Characterization of Regression Rate and Combustion Process in a High-Pressure 2D Hybrid Rocket Engine with Optical Access

Kurzfassung

A new slab combustion chamber employing hydrogen peroxide (H2O2) and hydroxyl-terminated polybutadiene (HTPB) was designed and commissioned by the German Aerospace Center (DLR), Institute for Aerodynamics and Flow Technology in Braunschweig at the DLR site Trauen. The combustion chamber has four helium-cooled quartz glass windows, which provide an insight into the combustion process above the fuel slab and enable its characterization with optical measurement techniques. The experiment allows studying the combustion process at pressures of up to 25 bars and oxidizer mass flows of up to 200 g/s. A H2O2 catalyst chamber, which delivers a mixture of hot water steam and oxygen, enables self-ignition without an additional igniter system. The regression rate during the test runs is measured with two ultrasonic probes and other methods. During the experiments a highspeed camera, a two-color pyrometer and infrared temperature measurements were also used. Three different fuel formulations based on HTPB with HDPE and PA6 polymeric particles at various chamber pressures and oxidizer mass flows have been examined. The preliminary results of the measured ignition times indicate a strong pressure dependency.
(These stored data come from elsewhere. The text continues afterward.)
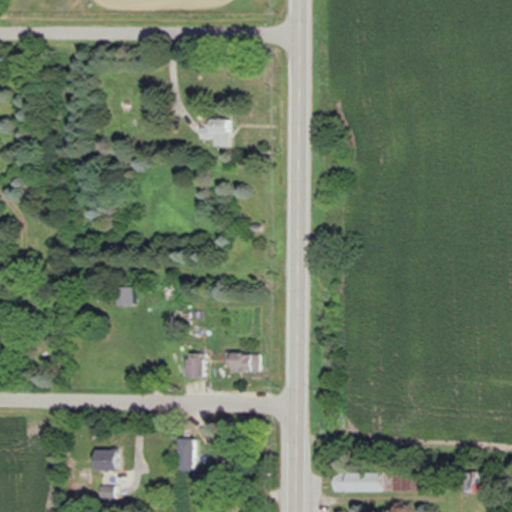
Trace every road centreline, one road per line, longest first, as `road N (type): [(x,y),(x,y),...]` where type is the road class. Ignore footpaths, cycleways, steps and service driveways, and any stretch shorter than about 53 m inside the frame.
road 1 (primary): [(303,0),(297,511)]
road 2 (residential): [(303,38),(0,34)]
road 3 (residential): [(0,399),(300,407)]
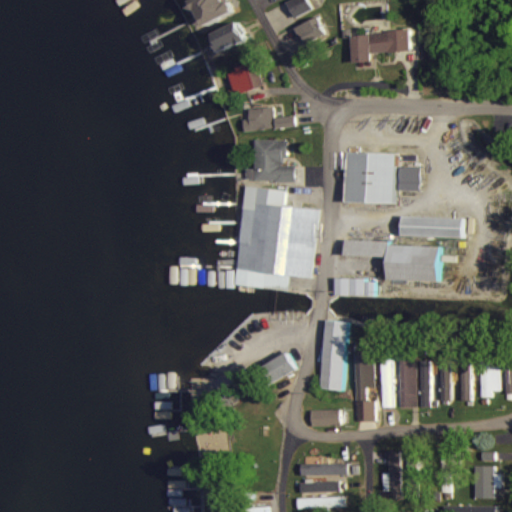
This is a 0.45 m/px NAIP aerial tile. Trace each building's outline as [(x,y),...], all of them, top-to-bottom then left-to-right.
[(188,0),(202,25),(233,9),(228,0),(188,0)] [(286,0),(293,16),(313,8),(309,0),(286,0)] [(302,31),(307,41),(327,32),(319,15),(291,27),(294,34),(302,31)] [(217,51),(248,37),(240,19),(209,33),(217,51)] [(354,61),(374,60),(373,51),(412,48),(410,28),(352,32),(354,61)] [(234,92),(261,85),(256,61),(228,67),(234,92)] [(295,113),(275,116),(273,104),(249,107),(250,117),(243,118),(245,130),(296,123),(295,113)] [(295,179),(295,163),(287,163),(287,137),(256,137),(256,166),(247,166),(247,179),(295,179)] [(395,152),(347,151),(345,201),(394,203),(395,152)] [(399,188),(420,189),(421,165),(399,165),(399,188)] [(317,207),(285,204),(286,188),(245,184),(237,283),(289,287),(290,274),(312,276),(317,207)] [(463,236),(463,216),(401,214),(401,235),(463,236)] [(386,255),(385,279),(437,281),(439,244),(389,242),(389,239),(344,238),(343,254),(386,255)] [(374,277),(334,276),(334,293),(374,294),(374,277)] [(347,318),(324,316),(320,386),(343,388),(347,318)] [(297,367),(287,348),(259,363),(269,382),(297,367)] [(356,351),(356,418),(377,417),(376,398),(367,398),(367,385),(375,385),(375,351),(356,351)] [(383,405),(394,405),(393,355),(382,355),(383,405)] [(400,404),(418,404),(419,357),(401,357),(400,404)] [(434,358),(422,357),(420,404),(432,404),(434,358)] [(458,359),(442,359),(441,398),(453,398),(453,378),(457,378),(458,359)] [(473,359),(462,359),(462,398),(474,398),(473,359)] [(482,395),(493,394),(492,389),(502,388),(501,363),(491,364),(491,359),(480,359),(482,395)] [(311,407),(312,423),(342,422),(341,406),(311,407)] [(194,426),(197,452),(229,449),(227,423),(194,426)] [(348,461),(321,461),(321,453),(303,453),(303,473),(348,473),(348,461)] [(504,471),(496,471),(497,463),(477,463),(476,496),(496,496),(496,486),(504,486),(504,471)] [(341,478),(301,480),(301,491),(342,489),(341,478)] [(345,504),(344,494),(298,495),(298,506),(345,504)] [(498,511),(499,504),(460,503),(460,511),(463,511),(498,511)]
Patterns on the fuel slab surfaces and images of the combustion process suggest a highly turbulent boundary layer flow. The regression rate seems to mainly depend on the oxidizer mass flow through the chamber with similar mass flow inclines for the HTPB and PA6 fuel formulations. In contrast the results for the HDPE formulation indicate a stronger incline at pressures of 15 bars, which might be caused by pre-test heat-up procedures.